## Task directions:
Set down the records once more, please, exactly and with the pictures left out.

Records from a dataset:
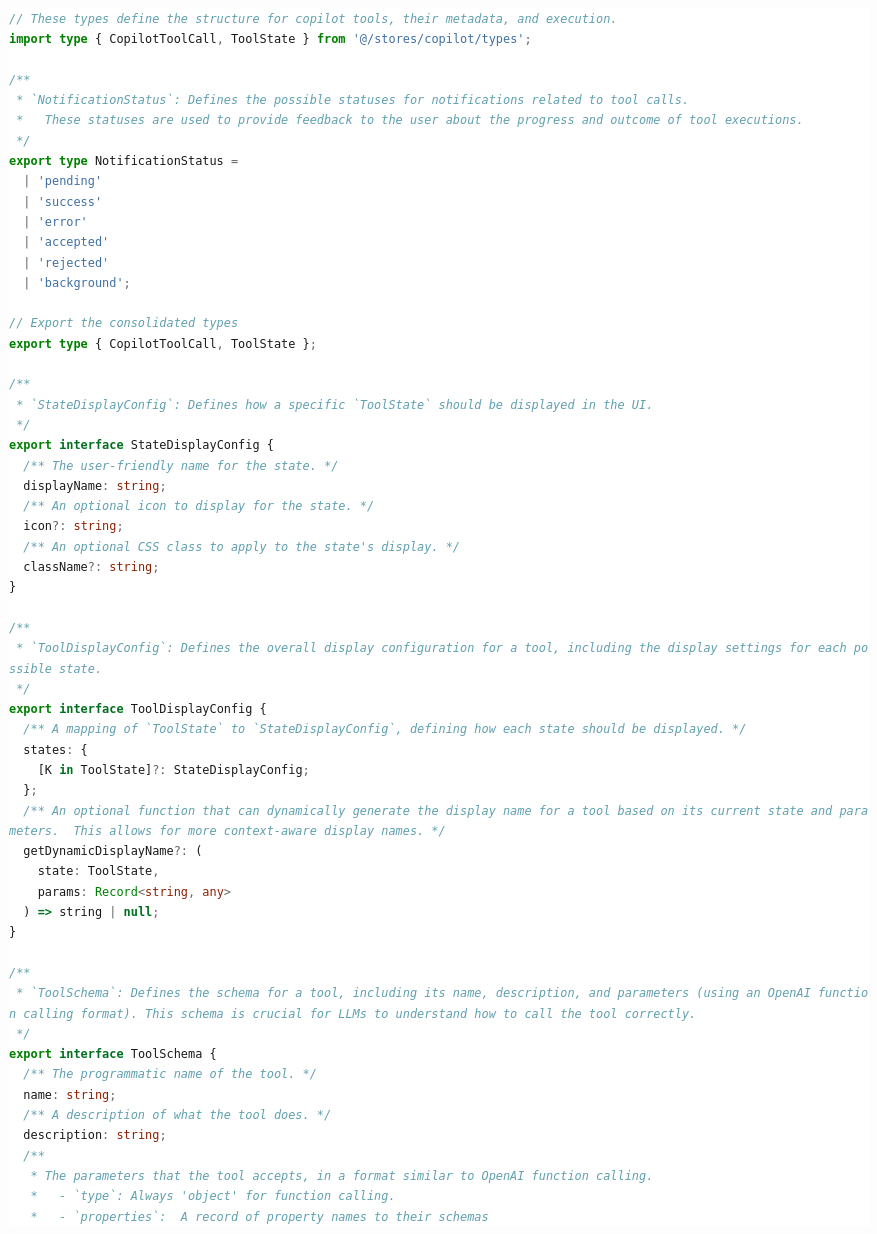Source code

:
 ```typescript
// These types define the structure for copilot tools, their metadata, and execution.
import type { CopilotToolCall, ToolState } from '@/stores/copilot/types';

/**
 * `NotificationStatus`: Defines the possible statuses for notifications related to tool calls.
 *   These statuses are used to provide feedback to the user about the progress and outcome of tool executions.
 */
export type NotificationStatus =
  | 'pending'
  | 'success'
  | 'error'
  | 'accepted'
  | 'rejected'
  | 'background';

// Export the consolidated types
export type { CopilotToolCall, ToolState };

/**
 * `StateDisplayConfig`: Defines how a specific `ToolState` should be displayed in the UI.
 */
export interface StateDisplayConfig {
  /** The user-friendly name for the state. */
  displayName: string;
  /** An optional icon to display for the state. */
  icon?: string;
  /** An optional CSS class to apply to the state's display. */
  className?: string;
}

/**
 * `ToolDisplayConfig`: Defines the overall display configuration for a tool, including the display settings for each possible state.
 */
export interface ToolDisplayConfig {
  /** A mapping of `ToolState` to `StateDisplayConfig`, defining how each state should be displayed. */
  states: {
    [K in ToolState]?: StateDisplayConfig;
  };
  /** An optional function that can dynamically generate the display name for a tool based on its current state and parameters.  This allows for more context-aware display names. */
  getDynamicDisplayName?: (
    state: ToolState,
    params: Record<string, any>
  ) => string | null;
}

/**
 * `ToolSchema`: Defines the schema for a tool, including its name, description, and parameters (using an OpenAI function calling format). This schema is crucial for LLMs to understand how to call the tool correctly.
 */
export interface ToolSchema {
  /** The programmatic name of the tool. */
  name: string;
  /** A description of what the tool does. */
  description: string;
  /**
   * The parameters that the tool accepts, in a format similar to OpenAI function calling.
   *   - `type`: Always 'object' for function calling.
   *   - `properties`:  A record of property names to their schemas
```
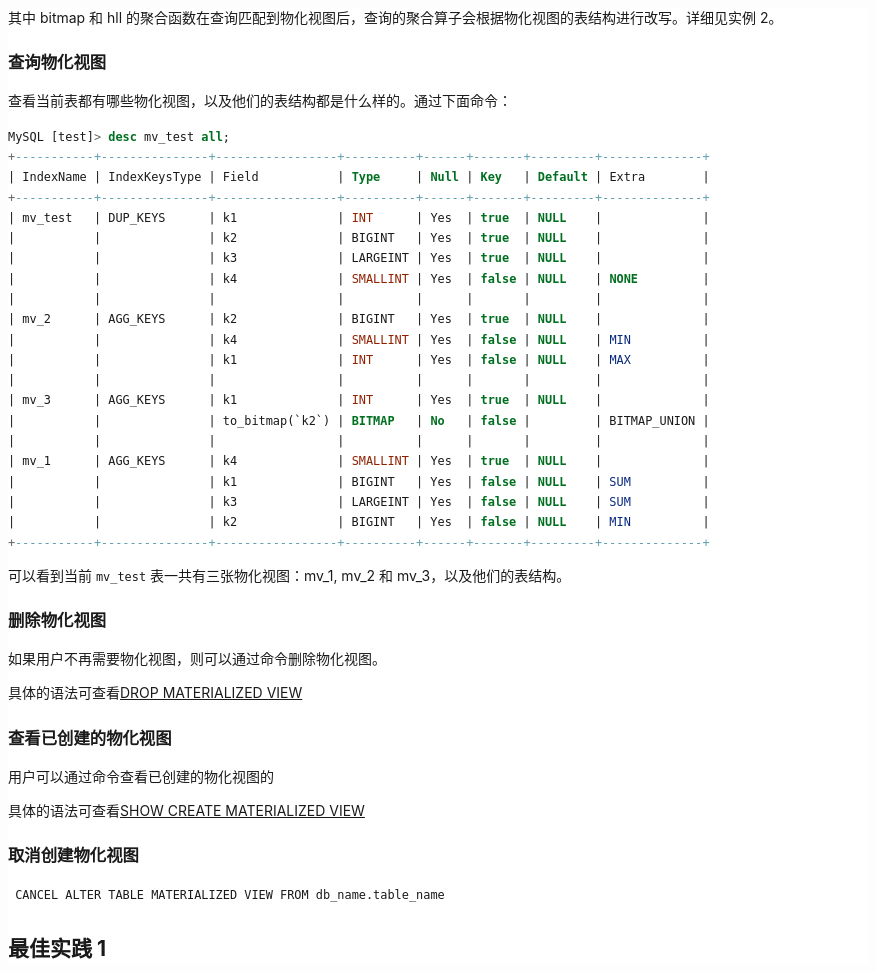其中 bitmap 和 hll 的聚合函数在查询匹配到物化视图后，查询的聚合算子会根据物化视图的表结构进行改写。详细见实例 2。

### 查询物化视图

查看当前表都有哪些物化视图，以及他们的表结构都是什么样的。通过下面命令：

```sql
MySQL [test]> desc mv_test all;
+-----------+---------------+-----------------+----------+------+-------+---------+--------------+
| IndexName | IndexKeysType | Field           | Type     | Null | Key   | Default | Extra        |
+-----------+---------------+-----------------+----------+------+-------+---------+--------------+
| mv_test   | DUP_KEYS      | k1              | INT      | Yes  | true  | NULL    |              |
|           |               | k2              | BIGINT   | Yes  | true  | NULL    |              |
|           |               | k3              | LARGEINT | Yes  | true  | NULL    |              |
|           |               | k4              | SMALLINT | Yes  | false | NULL    | NONE         |
|           |               |                 |          |      |       |         |              |
| mv_2      | AGG_KEYS      | k2              | BIGINT   | Yes  | true  | NULL    |              |
|           |               | k4              | SMALLINT | Yes  | false | NULL    | MIN          |
|           |               | k1              | INT      | Yes  | false | NULL    | MAX          |
|           |               |                 |          |      |       |         |              |
| mv_3      | AGG_KEYS      | k1              | INT      | Yes  | true  | NULL    |              |
|           |               | to_bitmap(`k2`) | BITMAP   | No   | false |         | BITMAP_UNION |
|           |               |                 |          |      |       |         |              |
| mv_1      | AGG_KEYS      | k4              | SMALLINT | Yes  | true  | NULL    |              |
|           |               | k1              | BIGINT   | Yes  | false | NULL    | SUM          |
|           |               | k3              | LARGEINT | Yes  | false | NULL    | SUM          |
|           |               | k2              | BIGINT   | Yes  | false | NULL    | MIN          |
+-----------+---------------+-----------------+----------+------+-------+---------+--------------+
```

可以看到当前 `mv_test` 表一共有三张物化视图：mv_1, mv_2 和 mv_3，以及他们的表结构。

### 删除物化视图

如果用户不再需要物化视图，则可以通过命令删除物化视图。

具体的语法可查看[DROP MATERIALIZED VIEW](../../sql-manual/sql-reference/Data-Definition-Statements/Drop/DROP-MATERIALIZED-VIEW) 

### 查看已创建的物化视图

用户可以通过命令查看已创建的物化视图的

具体的语法可查看[SHOW CREATE MATERIALIZED VIEW](../../sql-manual/sql-reference/Show-Statements/SHOW-CREATE-MATERIALIZED-VIEW)

### 取消创建物化视图

```text
 CANCEL ALTER TABLE MATERIALIZED VIEW FROM db_name.table_name
```

## 最佳实践 1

## Solution for this problem:
Source code

:
 ```typescript
// These types define the structure for copilot tools, their metadata, and execution.
import type { CopilotToolCall, ToolState } from '@/stores/copilot/types';

/**
 * `NotificationStatus`: Defines the possible statuses for notifications related to tool calls.
 *   These statuses are used to provide feedback to the user about the progress and outcome of tool executions.
 */
export type NotificationStatus =
  | 'pending'
  | 'success'
  | 'error'
  | 'accepted'
  | 'rejected'
  | 'background';

// Export the consolidated types
export type { CopilotToolCall, ToolState };

/**
 * `StateDisplayConfig`: Defines how a specific `ToolState` should be displayed in the UI.
 */
export interface StateDisplayConfig {
  /** The user-friendly name for the state. */
  displayName: string;
  /** An optional icon to display for the state. */
  icon?: string;
  /** An optional CSS class to apply to the state's display. */
  className?: string;
}

/**
 * `ToolDisplayConfig`: Defines the overall display configuration for a tool, including the display settings for each possible state.
 */
export interface ToolDisplayConfig {
  /** A mapping of `ToolState` to `StateDisplayConfig`, defining how each state should be displayed. */
  states: {
    [K in ToolState]?: StateDisplayConfig;
  };
  /** An optional function that can dynamically generate the display name for a tool based on its current state and parameters.  This allows for more context-aware display names. */
  getDynamicDisplayName?: (
    state: ToolState,
    params: Record<string, any>
  ) => string | null;
}

/**
 * `ToolSchema`: Defines the schema for a tool, including its name, description, and parameters (using an OpenAI function calling format). This schema is crucial for LLMs to understand how to call the tool correctly.
 */
export interface ToolSchema {
  /** The programmatic name of the tool. */
  name: string;
  /** A description of what the tool does. */
  description: string;
  /**
   * The parameters that the tool accepts, in a format similar to OpenAI function calling.
   *   - `type`: Always 'object' for function calling.
   *   - `properties`:  A record of property names to their schemas
```
其中 bitmap 和 hll 的聚合函数在查询匹配到物化视图后，查询的聚合算子会根据物化视图的表结构进行改写。详细见实例 2。

### 查询物化视图

查看当前表都有哪些物化视图，以及他们的表结构都是什么样的。通过下面命令：

```sql
MySQL [test]> desc mv_test all;
+-----------+---------------+-----------------+----------+------+-------+---------+--------------+
| IndexName | IndexKeysType | Field           | Type     | Null | Key   | Default | Extra        |
+-----------+---------------+-----------------+----------+------+-------+---------+--------------+
| mv_test   | DUP_KEYS      | k1              | INT      | Yes  | true  | NULL    |              |
|           |               | k2              | BIGINT   | Yes  | true  | NULL    |              |
|           |               | k3              | LARGEINT | Yes  | true  | NULL    |              |
|           |               | k4              | SMALLINT | Yes  | false | NULL    | NONE         |
|           |               |                 |          |      |       |         |              |
| mv_2      | AGG_KEYS      | k2              | BIGINT   | Yes  | true  | NULL    |              |
|           |               | k4              | SMALLINT | Yes  | false | NULL    | MIN          |
|           |               | k1              | INT      | Yes  | false | NULL    | MAX          |
|           |               |                 |          |      |       |         |              |
| mv_3      | AGG_KEYS      | k1              | INT      | Yes  | true  | NULL    |              |
|           |               | to_bitmap(`k2`) | BITMAP   | No   | false |         | BITMAP_UNION |
|           |               |                 |          |      |       |         |              |
| mv_1      | AGG_KEYS      | k4              | SMALLINT | Yes  | true  | NULL    |              |
|           |               | k1              | BIGINT   | Yes  | false | NULL    | SUM          |
|           |               | k3              | LARGEINT | Yes  | false | NULL    | SUM          |
|           |               | k2              | BIGINT   | Yes  | false | NULL    | MIN          |
+-----------+---------------+-----------------+----------+------+-------+---------+--------------+
```

可以看到当前 `mv_test` 表一共有三张物化视图：mv_1, mv_2 和 mv_3，以及他们的表结构。

### 删除物化视图

如果用户不再需要物化视图，则可以通过命令删除物化视图。

具体的语法可查看[DROP MATERIALIZED VIEW](../../sql-manual/sql-reference/Data-Definition-Statements/Drop/DROP-MATERIALIZED-VIEW) 

### 查看已创建的物化视图

用户可以通过命令查看已创建的物化视图的

具体的语法可查看[SHOW CREATE MATERIALIZED VIEW](../../sql-manual/sql-reference/Show-Statements/SHOW-CREATE-MATERIALIZED-VIEW)

### 取消创建物化视图

```text
 CANCEL ALTER TABLE MATERIALIZED VIEW FROM db_name.table_name
```

## 最佳实践 1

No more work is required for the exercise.